**EXERCICE**
Recopiez toutes les lignes ci-dessous en substituant « Deadline » à chaque occurrence de « Closing Date », sans rien changer d'autre. Omettez les images dans la réponse.

+++ DONNÉES FOURNIES

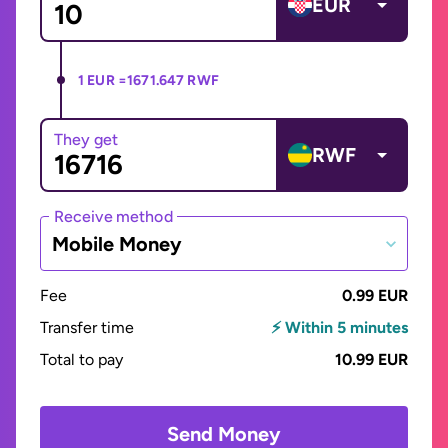
EUR
1 EUR =
1671.647 RWF
They get
RWF
Receive method
Mobile Money
Fee
0.99 EUR
Transfer time
⚡ Within 5 minutes
Total to pay
10.99 EUR
Send Money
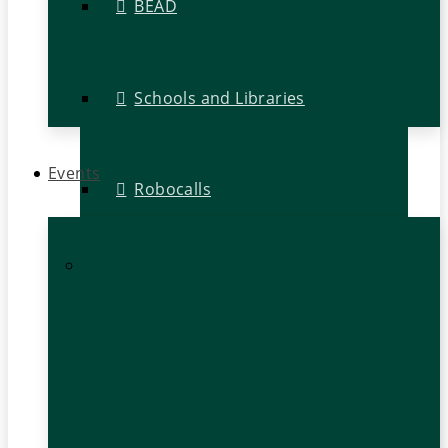
BEAD
Schools and Libraries
Events
Robocalls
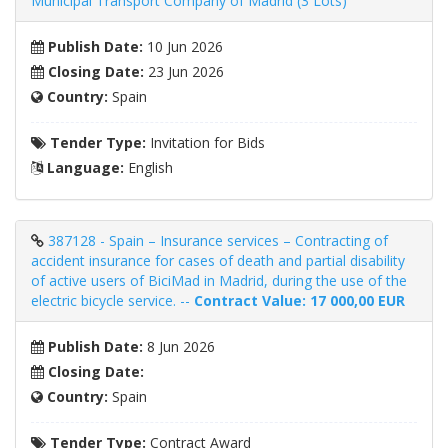
Municipal Transport Company of Madrid (3 Lots)
Publish Date:
10 Jun 2026
Closing Date:
23 Jun 2026
Country:
Spain
Tender Type:
Invitation for Bids
Language:
English
387128 - Spain – Insurance services – Contracting of
accident insurance for cases of death and partial disability
of active users of BiciMad in Madrid, during the use of the
electric bicycle service. --
Contract Value: 17 000,00 EUR
Publish Date:
8 Jun 2026
Closing Date:
Country:
Spain
Tender Type:
Contract Award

++++++

**RÉSULTAT ATTENDU**
EUR
1 EUR =
1671.647 RWF
They get
RWF
Receive method
Mobile Money
Fee
0.99 EUR
Transfer time
⚡ Within 5 minutes
Total to pay
10.99 EUR
Send Money
BEAD
Schools and Libraries
Events
Robocalls
Municipal Transport Company of Madrid (3 Lots)
Publish Date:
10 Jun 2026
Deadline:
23 Jun 2026
Country:
Spain
Tender Type:
Invitation for Bids
Language:
English
387128 - Spain – Insurance services – Contracting of
accident insurance for cases of death and partial disability
of active users of BiciMad in Madrid, during the use of the
electric bicycle service. --
Contract Value: 17 000,00 EUR
Publish Date:
8 Jun 2026
Deadline:
Country:
Spain
Tender Type:
Contract Award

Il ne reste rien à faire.